Sitting, textbook open, notebook ready, pens neatly arranged with the latest ski magazine spread over the text. Eating cup-noodles because this is what skiing tastes like. Jukebox Hero playing in the background because that's what skiing sounds like. This test is worth 45% of the class grade but I think my boots could use a heat mold. Macroeconomics will always be there, this magazine might not be though. Stealing glances at my skis as they recline in all their glory against the wall. The test will be easy compared to the trials that come with studying for it.
Hours later, the textbook is still open but I have moved on. My laptop glows and hums. An empty document fills half the screen, cursor blinking slowly, a painful symbol of seconds slipping away. I'll just check newschoolers and then write this paper. Any new edits? Maybe something is happening in site discussion. Back to Facebook, nothing has changed. Sucked into an endless cycle of distractions, constantly refreshing, searching for anything other than the paper waiting to be written. Sipping a PBR because that's what skiing tastes like, Odesza is study music right?
"Discuss the modes of representation present in documentary" the prompt reads. Is Valhalla a documentary? Maybe I should watch it again, for "scholastic reasons." Maybe not, the teacher might not find another ski related paper amusing. My semester of "research" on Like a Lion may have left her a little jaded. Papers can wait, I'll give my words to NS, somebody is wrong in NSG and I must correct them. Maybe I need to wax my skis again, I leave in less than a week, seems like I should start packing for break.
Procrastination brings with it pseudo-metaphysical meanderings. What is the real value of a grade? Will I ever use anything from this class ever again? Is book learning more important than experiences? There is nothing like an imminent test to bring out the wilderness philosopher in us all.
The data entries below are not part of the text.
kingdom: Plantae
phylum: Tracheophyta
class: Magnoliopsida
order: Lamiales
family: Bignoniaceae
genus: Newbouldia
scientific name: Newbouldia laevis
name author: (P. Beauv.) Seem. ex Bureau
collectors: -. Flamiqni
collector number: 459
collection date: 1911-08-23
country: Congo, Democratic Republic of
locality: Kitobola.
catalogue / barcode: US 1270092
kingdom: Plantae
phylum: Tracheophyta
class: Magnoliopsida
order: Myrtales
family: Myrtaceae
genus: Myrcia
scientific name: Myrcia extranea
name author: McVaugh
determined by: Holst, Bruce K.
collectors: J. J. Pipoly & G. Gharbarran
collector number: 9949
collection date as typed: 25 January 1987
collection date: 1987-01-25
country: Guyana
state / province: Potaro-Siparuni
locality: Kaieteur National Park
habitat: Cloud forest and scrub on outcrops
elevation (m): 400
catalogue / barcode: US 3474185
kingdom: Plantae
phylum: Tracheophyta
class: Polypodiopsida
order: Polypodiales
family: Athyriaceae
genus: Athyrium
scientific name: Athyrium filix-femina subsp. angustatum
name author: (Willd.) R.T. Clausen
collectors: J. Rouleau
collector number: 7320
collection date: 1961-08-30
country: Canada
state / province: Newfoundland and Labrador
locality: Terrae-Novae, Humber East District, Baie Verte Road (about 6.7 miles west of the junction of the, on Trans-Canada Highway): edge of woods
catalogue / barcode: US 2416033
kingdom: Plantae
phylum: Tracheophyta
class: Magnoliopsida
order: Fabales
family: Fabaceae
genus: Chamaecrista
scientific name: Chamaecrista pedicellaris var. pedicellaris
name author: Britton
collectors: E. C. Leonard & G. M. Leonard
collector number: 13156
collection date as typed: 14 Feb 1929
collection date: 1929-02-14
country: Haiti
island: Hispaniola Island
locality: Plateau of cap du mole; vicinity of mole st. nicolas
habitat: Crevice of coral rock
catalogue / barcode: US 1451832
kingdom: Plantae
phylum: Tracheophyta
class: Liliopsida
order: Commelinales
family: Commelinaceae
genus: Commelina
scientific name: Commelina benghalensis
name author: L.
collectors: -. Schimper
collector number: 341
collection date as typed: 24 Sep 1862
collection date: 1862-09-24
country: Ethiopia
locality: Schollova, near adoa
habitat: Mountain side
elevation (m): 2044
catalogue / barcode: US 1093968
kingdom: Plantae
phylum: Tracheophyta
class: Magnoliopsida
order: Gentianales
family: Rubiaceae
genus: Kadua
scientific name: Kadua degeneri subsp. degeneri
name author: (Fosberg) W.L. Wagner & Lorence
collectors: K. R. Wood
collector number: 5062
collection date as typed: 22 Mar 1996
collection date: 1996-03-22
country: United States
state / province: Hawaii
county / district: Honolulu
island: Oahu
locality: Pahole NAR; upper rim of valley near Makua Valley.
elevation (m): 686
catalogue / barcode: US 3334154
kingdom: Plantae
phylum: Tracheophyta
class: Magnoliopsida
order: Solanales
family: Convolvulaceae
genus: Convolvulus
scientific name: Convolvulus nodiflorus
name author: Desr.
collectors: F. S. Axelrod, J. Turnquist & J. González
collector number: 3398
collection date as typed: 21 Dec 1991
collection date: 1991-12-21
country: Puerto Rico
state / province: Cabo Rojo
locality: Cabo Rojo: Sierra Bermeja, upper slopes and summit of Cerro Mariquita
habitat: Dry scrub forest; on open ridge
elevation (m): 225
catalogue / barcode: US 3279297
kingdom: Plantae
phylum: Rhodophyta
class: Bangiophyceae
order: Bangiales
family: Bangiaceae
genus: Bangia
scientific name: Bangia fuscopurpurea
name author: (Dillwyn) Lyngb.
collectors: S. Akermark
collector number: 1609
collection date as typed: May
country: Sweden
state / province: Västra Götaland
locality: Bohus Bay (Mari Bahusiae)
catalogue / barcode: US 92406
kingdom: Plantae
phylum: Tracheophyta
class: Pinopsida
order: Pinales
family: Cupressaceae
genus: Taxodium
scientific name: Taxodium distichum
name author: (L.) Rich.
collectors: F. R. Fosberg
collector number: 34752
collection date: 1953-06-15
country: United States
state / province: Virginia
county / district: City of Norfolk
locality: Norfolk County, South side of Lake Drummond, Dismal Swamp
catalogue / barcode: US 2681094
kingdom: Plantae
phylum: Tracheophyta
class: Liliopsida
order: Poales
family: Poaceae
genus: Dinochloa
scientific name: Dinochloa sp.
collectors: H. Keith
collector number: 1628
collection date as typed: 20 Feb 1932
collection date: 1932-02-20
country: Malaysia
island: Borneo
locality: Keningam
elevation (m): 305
Deep sayings roll off the tongue easily when there is an analytical paper to be written. "The mountains are my school, and my teachers are the trees." "I have learned more from a deep mountain lake then I ever will from a textbook." Fluffy meaningless jingles take new meaning when your only goal is avoiding school.
In this moment the struggle is real, this obstacle is too imminent, too aggressive. The textbook will never be read, the paper will sit unwritten, that cursor will blink on to eternity. It's more feasible to ski Everest than to complete this assignment. I'd rather wrangle a crew of irate, hungover, non-english speaking jibbers through an unfamiliar town than finish this group project. Don't give in to your weaker self. Set those distractions aside. This week will melt away faster than any new snow in the Northwest and soon you'll be skiing again. All the obstacles that seem so grim now will just be moguls in the rearview mirror once you arc that first juicy turn of Spring Break.